On the Setting and Failing of Goals

As I said in yesterday’s post, I think it’s better to be internally, rather than externally, motivated while trying to make great work. It’s better, I think, not to worry about what others are doing and instead focus on what I’m doing as a motivator for my own stuff.

And yet, I can’t help but keep coming back to this Bret Victor Showreel of his work between 2011-2012. In just two short years, Bret created (or at least, published) a prolific amount of groundbreaking work, month after month, sometimes week after week.

I also keep thinking about this (probably apocryphal) story about making pots:

The first half of the class was to be graded based on the number of pots they could create throughout the semester. The more pots they made, the higher their final grades would be. […]

In contrast, the second half of the class was told that their grades depended on the quality of a single pot; it needed to be their best possible work. […]

At the end of the semester, [outside] artists were […] commissioned to critique the quality of the students’ work and overwhelmingly declared that the craftsmanship of the pots from the first half of the class was far superior to those of the second half.

The lesson I took from all of this was, if I wanted to make really great stuff, I have to be prolific, I have to make a lot of stuff, iterate on it, learn from it, improve it, and finish it.

So I set a goal for myself near the end of 2015: I was going to make and publish one project per month. These projects were to be mostly research prototypes of neat interfaces I’d been thinking up; I’d research them, prototype them, iterate, then write and publish a little essay at the end of each month.

It’s nearly April and you may have noticed: I have not at all succeeded at this goal.

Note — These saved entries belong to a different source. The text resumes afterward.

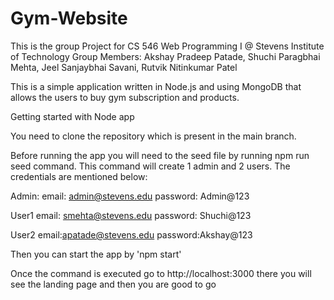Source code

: # Gym-Website

This is the group Project for CS 546 Web Programming I @ Stevens Institute of Technology
Group Members: Akshay Pradeep Patade, Shuchi Paragbhai Mehta, Jeel Sanjaybhai Savani, Rutvik Nitinkumar Patel

This is a simple application written in Node.js and using MongoDB that allows the users to buy gym subscription and products.

Getting started with Node app

You need to clone the repository which is present in the main branch.

Before running the app you will need to the seed file by running npm run seed command. This command will create 1 admin
and 2 users. The credentials are mentioned below:

Admin:
email: admin@stevens.edu
password: Admin@123

User1
email: smehta@stevens.edu
password: Shuchi@123

User2
email:apatade@stevens.edu
password:Akshay@123

Then you can start the app by 'npm start'

Once the command is executed  go to http://localhost:3000 there you will see the landing page and then you are good to go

It turns out, this goal was pretty hard for me for a few reasons:

  1. Research, prototyping, iterating, and writing take a lot of time.
  2. I have a fulltime job.
  3. I enjoy spending my free time with my wife, friends, and family.
  4. I can’t seem to stay focused on things, or at the very least, I’m easily dist
  5. Finishing and shipping things, even prototype demos, is a challenge for me.

I’ve released one well-researched essay project pondering Xcode for iPad, but other than that I haven’t been too successful at my goal of making a ton of projects. I have, however, been writing a lot. But more on that tomorrow.